(Exercise objective): Copy each line of the records below that mentions the word "ring".

(Dataset entries)
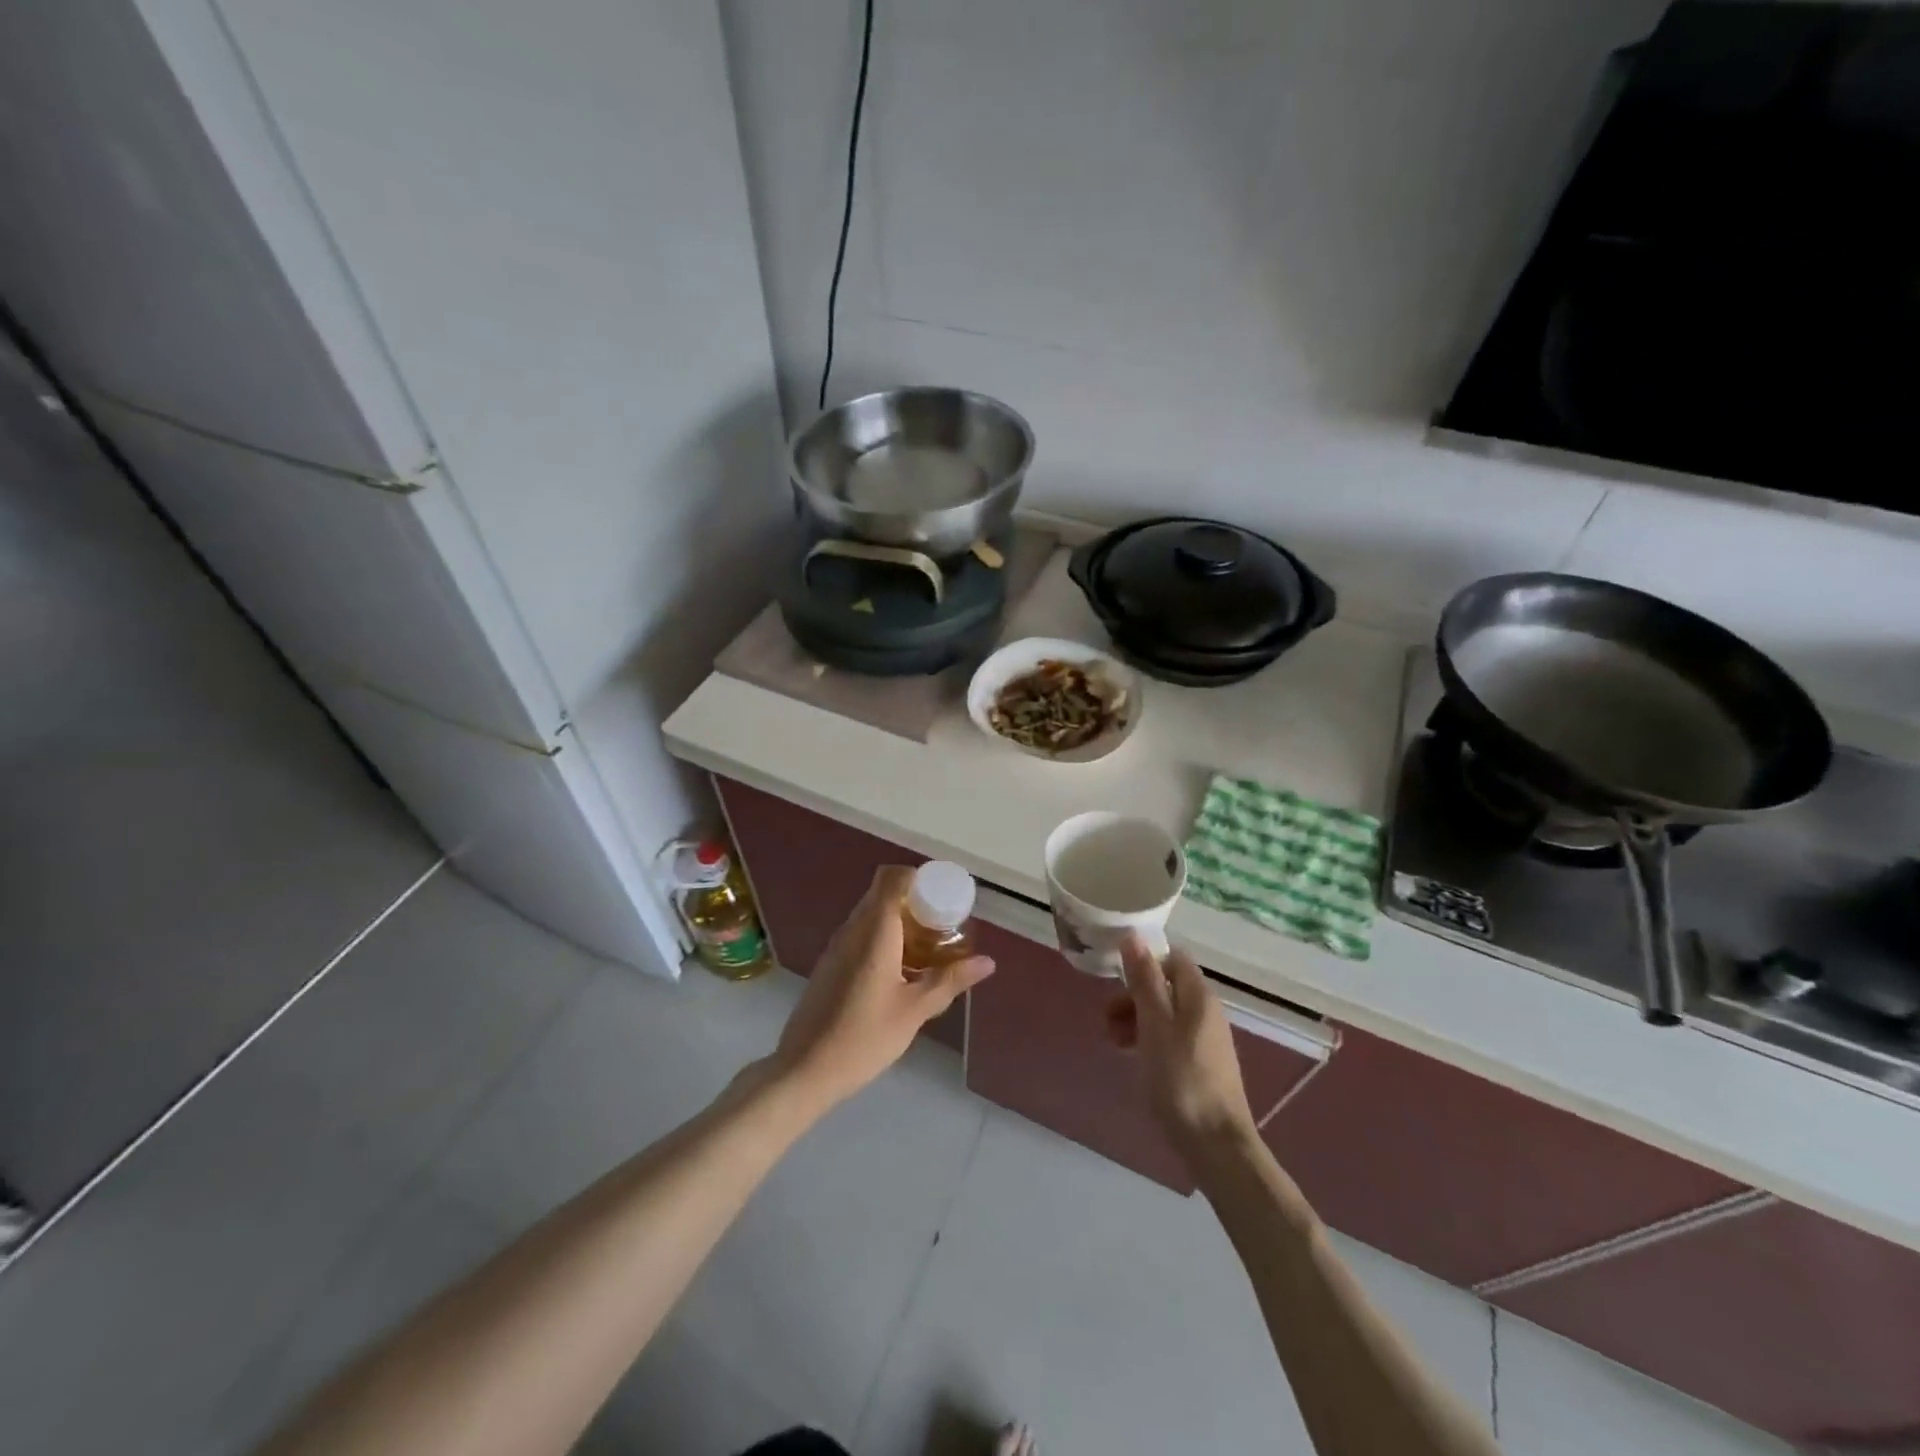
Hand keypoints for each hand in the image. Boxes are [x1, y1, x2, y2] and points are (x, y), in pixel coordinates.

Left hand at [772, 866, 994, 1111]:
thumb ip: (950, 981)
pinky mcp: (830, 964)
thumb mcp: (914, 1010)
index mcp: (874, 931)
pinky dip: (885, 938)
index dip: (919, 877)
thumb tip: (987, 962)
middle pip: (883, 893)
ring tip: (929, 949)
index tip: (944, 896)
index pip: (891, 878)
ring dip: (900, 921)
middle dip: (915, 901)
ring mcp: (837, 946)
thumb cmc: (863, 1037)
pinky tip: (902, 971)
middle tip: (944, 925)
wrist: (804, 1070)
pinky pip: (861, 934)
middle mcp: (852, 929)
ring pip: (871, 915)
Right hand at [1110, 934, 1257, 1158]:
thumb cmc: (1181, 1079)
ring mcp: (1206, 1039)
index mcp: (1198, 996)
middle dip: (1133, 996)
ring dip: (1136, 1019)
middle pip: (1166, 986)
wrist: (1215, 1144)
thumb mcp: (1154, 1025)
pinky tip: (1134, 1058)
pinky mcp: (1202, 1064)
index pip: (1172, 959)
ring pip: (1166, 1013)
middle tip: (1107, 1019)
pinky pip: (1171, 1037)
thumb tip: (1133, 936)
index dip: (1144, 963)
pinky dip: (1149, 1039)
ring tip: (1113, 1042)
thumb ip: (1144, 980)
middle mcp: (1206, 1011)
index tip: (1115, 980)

(Written solution):
ring tip: (929, 949)
ring dip: (900, 921)
ring mcp: (837, 946)
ring pip: (871, 915)
ring mcp: (1206, 1039)
ring dip: (1136, 1019)
ring pip: (1166, 1013)
ring tip: (1113, 1042)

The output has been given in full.